L’ideologia dominante di quel passaggio storico — la splendid isolation — fu messa in crisi dall’unificazione tedesca del 1871. L’isolamento, infatti, era splendidamente garantito dalla balance of power in Europa, cioè dall’equilibrio costruito al Congresso di Vienna del 1815 per impedire che una potenza si sentisse sufficientemente forte da tentare di imporsi sul resto del continente; un sistema mandato in frantumi dalla nascita del Secondo Reich. L’ entente cordiale firmata con l’arcinemico francese nel 1904 segna il ritorno del Regno Unito da questa parte della Manica, ed è il preludio ai due interventi armati sul continente, nel 1914 e nel 1939.

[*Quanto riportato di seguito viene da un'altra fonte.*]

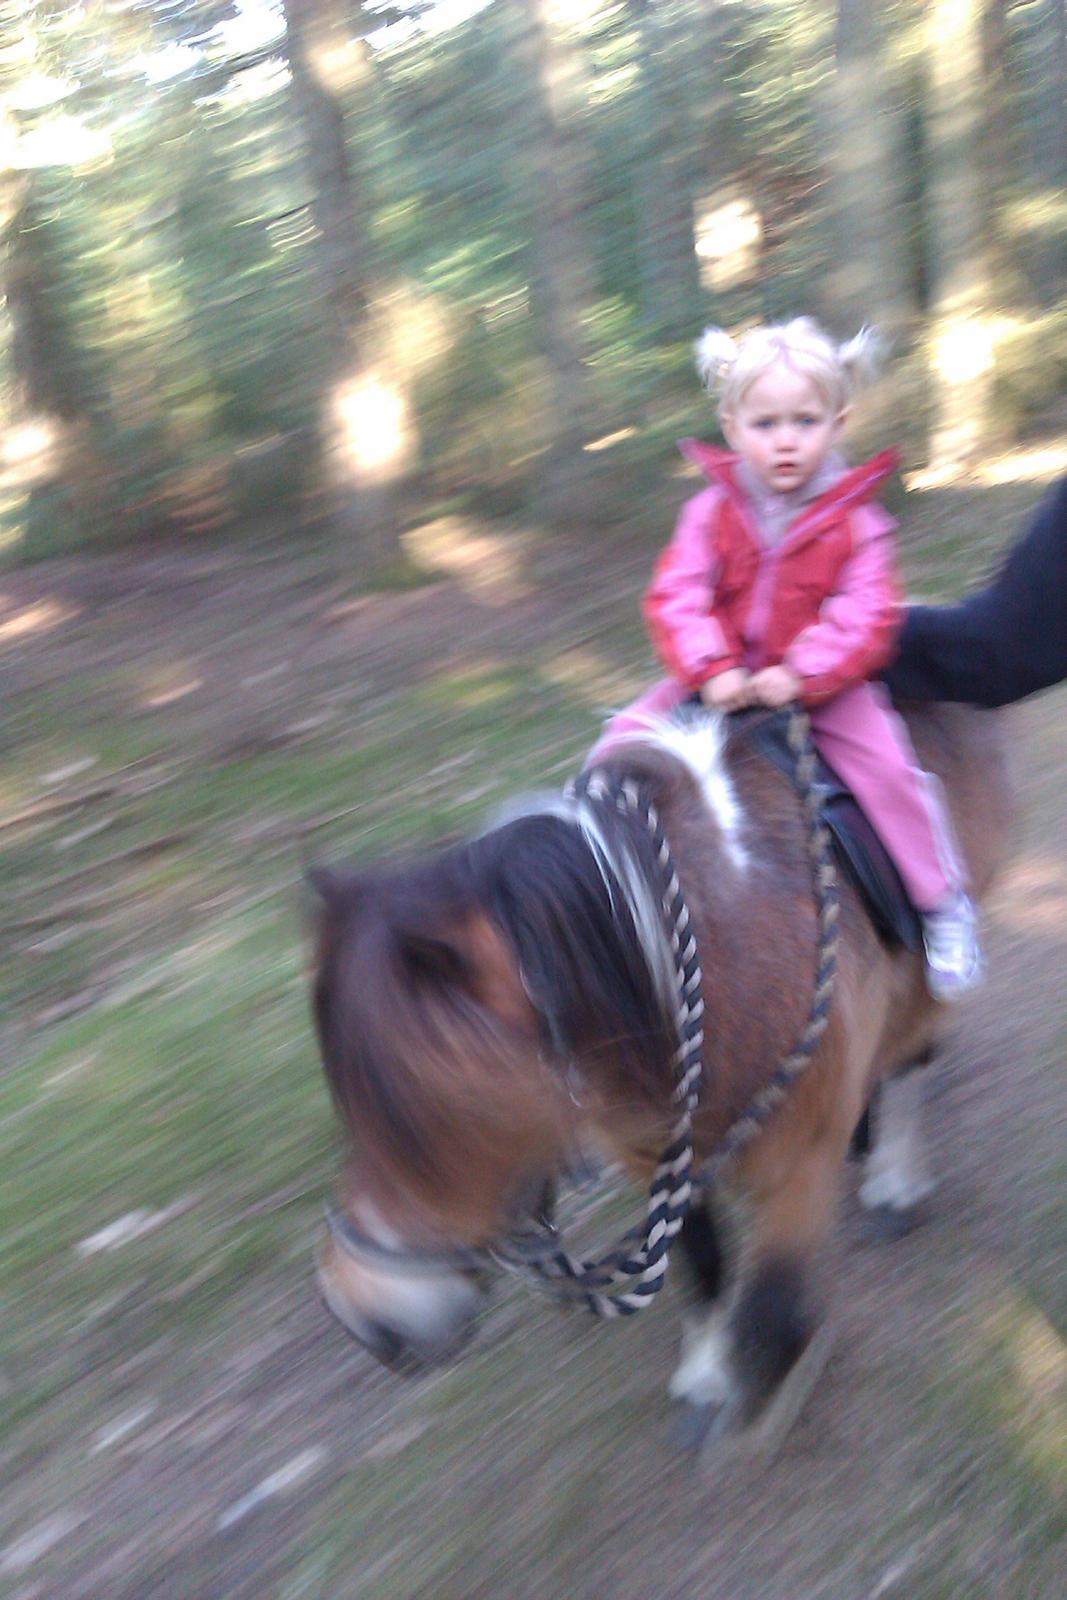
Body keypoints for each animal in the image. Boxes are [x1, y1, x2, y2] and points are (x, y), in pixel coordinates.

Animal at [310, 703, 1013, 1441]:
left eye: (429, 1116)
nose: (364, 1319)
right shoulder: (665, 1159)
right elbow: (703, 1264)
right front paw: (705, 1380)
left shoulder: (797, 1170)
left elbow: (773, 1303)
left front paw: (764, 1398)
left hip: (930, 970)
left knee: (911, 1060)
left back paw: (894, 1183)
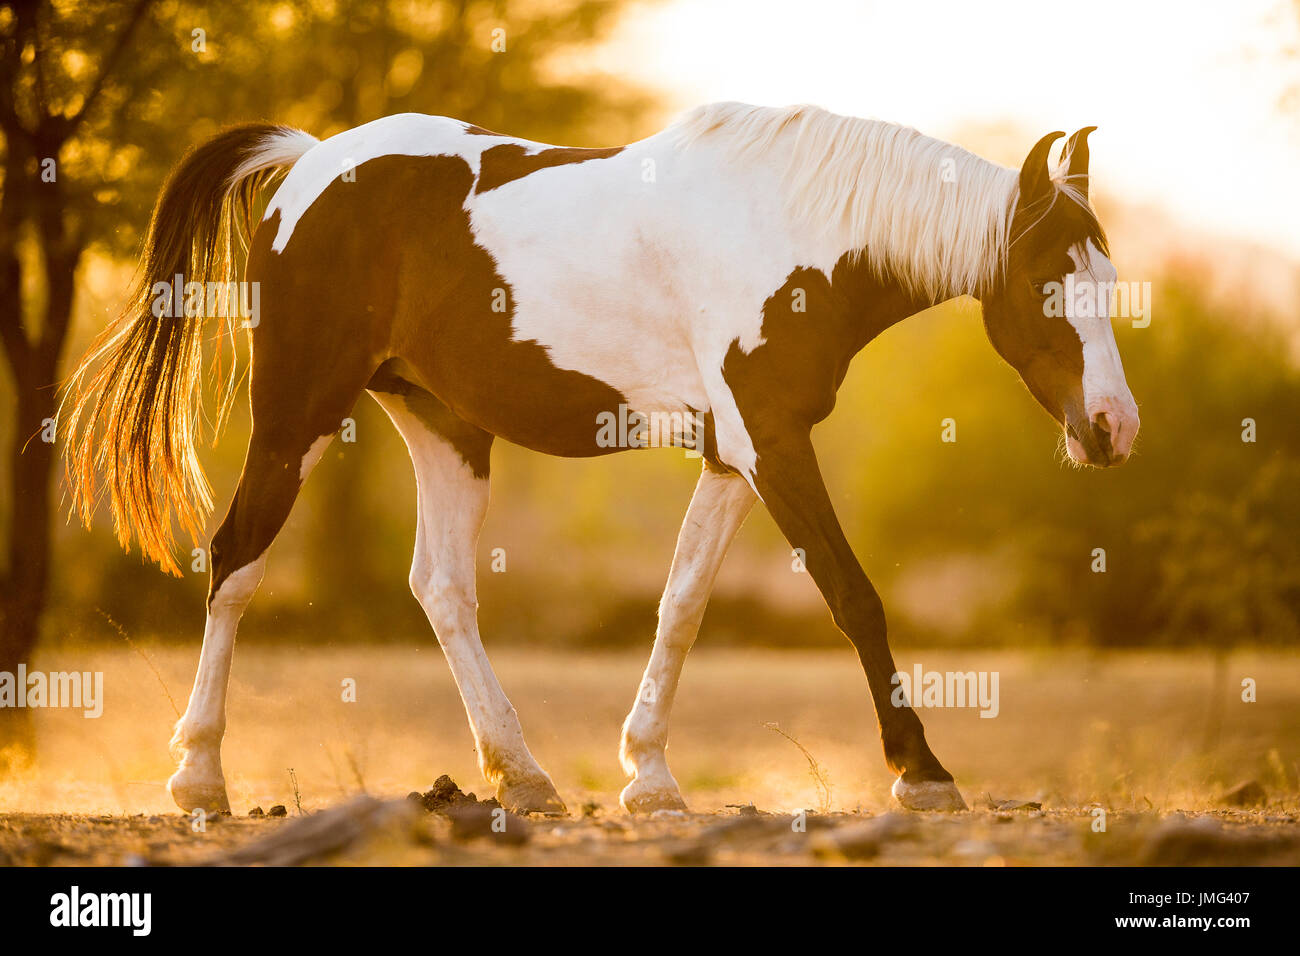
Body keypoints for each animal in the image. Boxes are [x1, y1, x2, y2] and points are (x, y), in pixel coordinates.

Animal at [61, 102, 1138, 816]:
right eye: (1047, 280)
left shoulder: (736, 454)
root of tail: (309, 162)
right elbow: (853, 594)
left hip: (443, 425)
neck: (793, 233)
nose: (1113, 427)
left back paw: (520, 774)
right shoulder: (772, 443)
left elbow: (681, 605)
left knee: (441, 587)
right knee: (235, 559)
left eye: (1107, 272)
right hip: (297, 414)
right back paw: (200, 775)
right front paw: (922, 772)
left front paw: (649, 775)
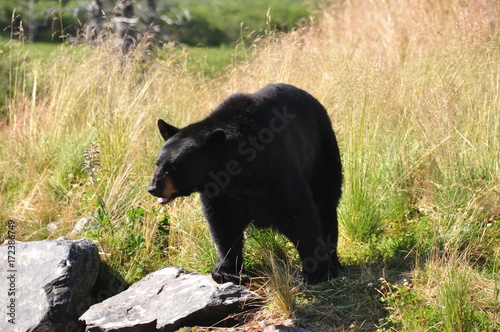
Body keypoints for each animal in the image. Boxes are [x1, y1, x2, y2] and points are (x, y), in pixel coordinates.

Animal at [148, 84, 342, 284]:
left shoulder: (275, 170)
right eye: (158, 163)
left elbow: (299, 214)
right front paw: (226, 271)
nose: (153, 188)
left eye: (173, 166)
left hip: (320, 151)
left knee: (325, 202)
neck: (237, 174)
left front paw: (317, 270)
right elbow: (224, 225)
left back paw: (333, 260)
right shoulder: (222, 194)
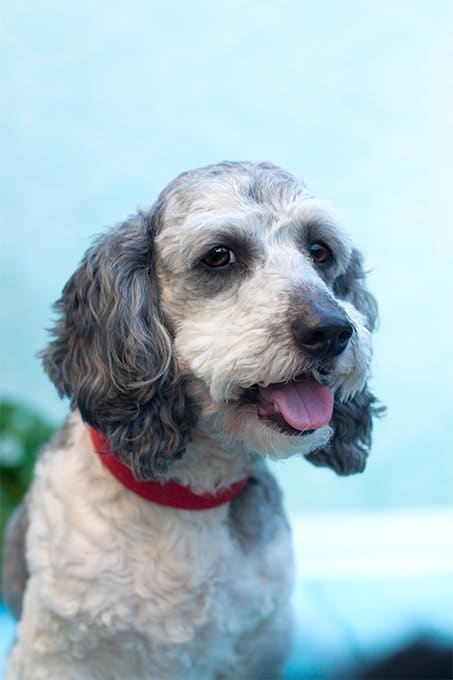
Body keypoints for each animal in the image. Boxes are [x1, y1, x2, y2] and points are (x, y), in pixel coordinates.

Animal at [3, 161, 380, 680]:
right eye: (219, 255)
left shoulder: (256, 649)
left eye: (320, 250)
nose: (331, 329)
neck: (189, 498)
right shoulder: (56, 656)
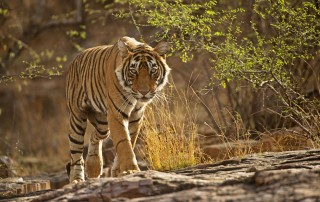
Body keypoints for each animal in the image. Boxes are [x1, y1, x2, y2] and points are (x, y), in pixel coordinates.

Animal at [64, 36, 170, 183]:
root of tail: (75, 60)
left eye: (153, 70)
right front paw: (131, 170)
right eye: (133, 71)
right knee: (76, 153)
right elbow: (124, 142)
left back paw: (93, 166)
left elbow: (130, 140)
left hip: (103, 124)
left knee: (94, 136)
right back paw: (77, 179)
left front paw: (119, 171)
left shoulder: (136, 116)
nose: (144, 92)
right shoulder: (116, 114)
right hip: (77, 118)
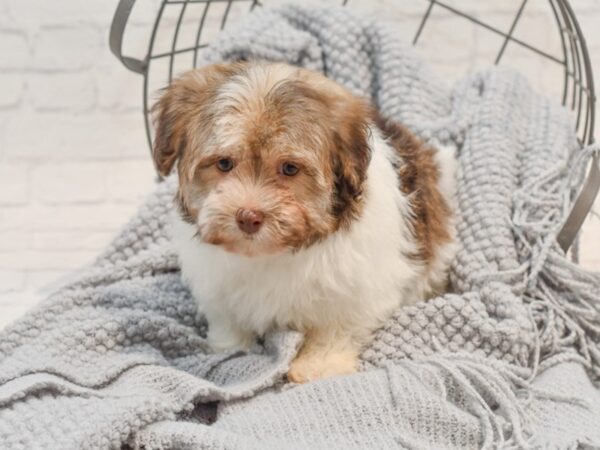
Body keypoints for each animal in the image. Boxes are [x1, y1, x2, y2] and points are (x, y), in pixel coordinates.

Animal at [152, 60, 458, 384]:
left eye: (290, 168)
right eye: (224, 163)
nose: (248, 217)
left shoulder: (357, 289)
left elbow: (337, 327)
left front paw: (319, 365)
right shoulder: (218, 287)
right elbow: (227, 320)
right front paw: (229, 349)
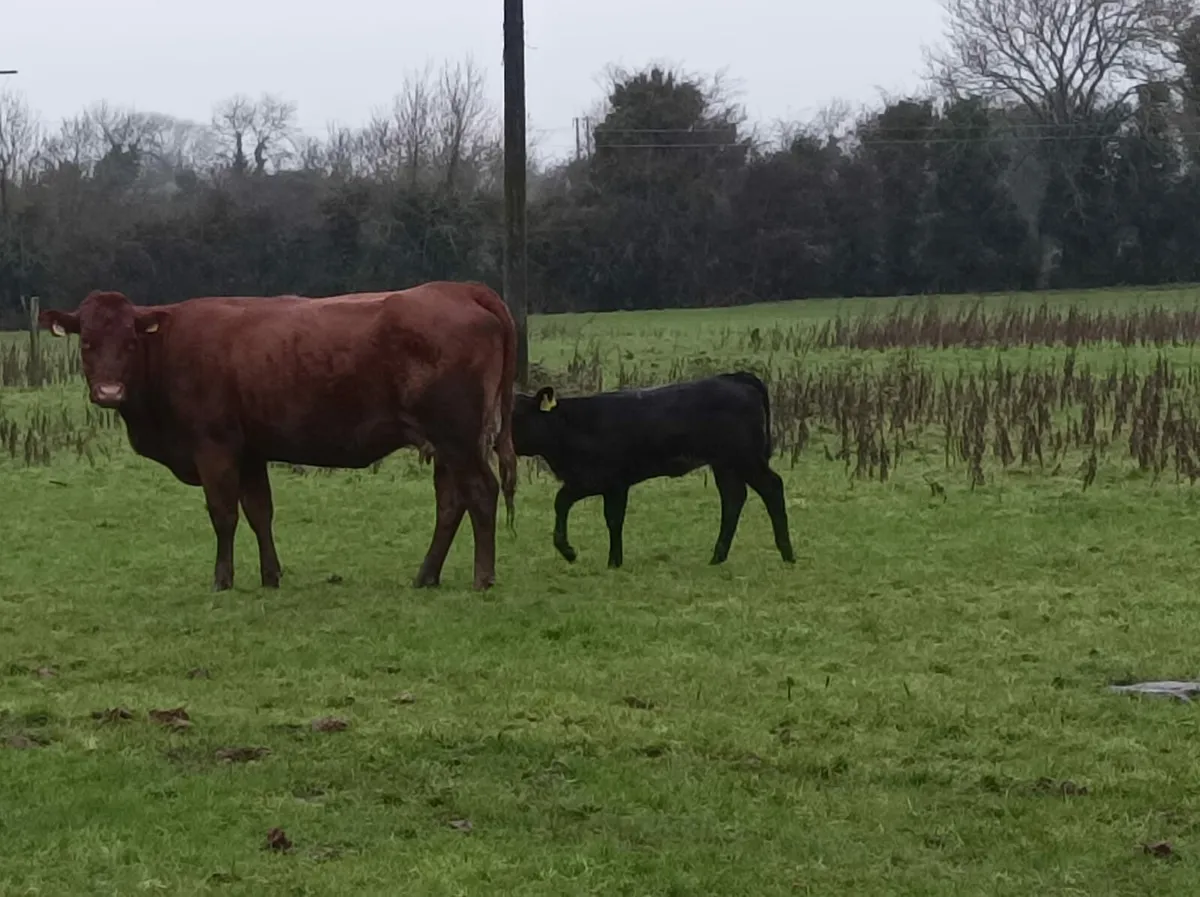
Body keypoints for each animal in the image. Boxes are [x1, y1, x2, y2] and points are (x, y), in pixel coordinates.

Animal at [39, 281, 518, 592]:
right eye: (87, 343)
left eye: (130, 342)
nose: (108, 392)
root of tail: (456, 288)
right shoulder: (251, 452)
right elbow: (259, 512)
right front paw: (271, 576)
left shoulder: (214, 448)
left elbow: (224, 515)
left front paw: (223, 579)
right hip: (446, 444)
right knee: (451, 503)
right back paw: (426, 575)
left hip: (458, 437)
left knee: (481, 492)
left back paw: (483, 577)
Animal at [511, 371, 795, 568]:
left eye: (517, 415)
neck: (572, 426)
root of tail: (735, 377)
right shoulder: (594, 482)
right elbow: (572, 506)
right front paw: (587, 555)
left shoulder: (609, 481)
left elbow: (606, 517)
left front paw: (606, 561)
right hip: (725, 464)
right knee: (733, 498)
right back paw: (717, 556)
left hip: (745, 458)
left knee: (771, 487)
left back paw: (787, 554)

La splendid isolation e l’ entente cordiale , benché politiche opposte, sono entrambe frutto della forza imperiale. Quando Churchill portò per l’ultima volta l’esercito di sua maestà a «salvare l’Europa da se stessa», Londra governava ancora, direttamente o indirettamente, un quarto della popolazione mondiale, distribuita su più di 37 milioni di chilometri quadrati. Benché declinante e drammaticamente indebitato, il Paese pensava e agiva ancora in un orizzonte imperiale. Nel 1963, quando Londra avanzò la sua candidatura al Mercato comune, la situazione era completamente cambiata. L’impero si era dissolto, gli inglesi e i francesi erano stati umiliati a Suez. L’isolamento aveva cessato di essere splendido, e aveva altresì cessato di essere un’opzione.
Tre anni prima di sollecitare l’ingresso nella Cee, il Regno Unito aveva creato la «sua» area di libero scambio, l’Efta, insieme alle neutrali Austria, Svezia e Svizzera, al Portogallo, e altri tre Paesi riottosi nei confronti dell’Europa franco-tedesca, Danimarca, Islanda e Norvegia. Ma quel tentativo dimostrò di avere il fiato corto, economicamente e politicamente, e a Londra non restò che incamminarsi verso la Canossa di Bruxelles, disponendosi anche a subire, lungo tutto quel decennio, l’irriverente veto di de Gaulle.
Boris Johnson — e qui sta il suo anacronismo — vorrebbe oggi azzerare tutto, proponendo di rendere di nuovo grande la Gran Bretagna, come se l’elettorato britannico (o quello americano o francese, o austriaco) potesse semplicemente abolire quel che è successo negli ultimi settant’anni e ricominciare tutto daccapo. Beninteso, neppure l’ex sindaco di Londra osa sognare la riconquista dell’India e la ricostituzione dell’impero. Quale, allora, il destino geopolitico della Brexit?
Scisso dal suo nesso continentale e privo di dimensione oceanica e imperiale, il Regno Unito rischia di ritrovarsi in una terra di nessuno geopolitica, vestendo sempre più i panni di quell’«attore geostrategico in pensione, sdraiato sui suoi splendidi allori» dipinto con perfido realismo da Zbigniew Brzezinski alla fine del secolo scorso. Ammesso che non perda pezzi per strada, potrebbe tutt’al più sperare di ricostruire un’Efta dei riottosi, con gli altri Paesi che hanno rifiutato l’Ue, come l’Islanda, la Norvegia e la Svizzera, o che hanno rifiutato l’euro, come la Svezia e la Danimarca, con un’Opa su altri confusi anch’essi circa il proprio destino geopolitico, come la Polonia, la Repubblica Ceca o l’Ungheria. Ma quell’esperimento di «sesta Europa» britannica è già stato tentato, nel 1960. Ed è durato tre anni.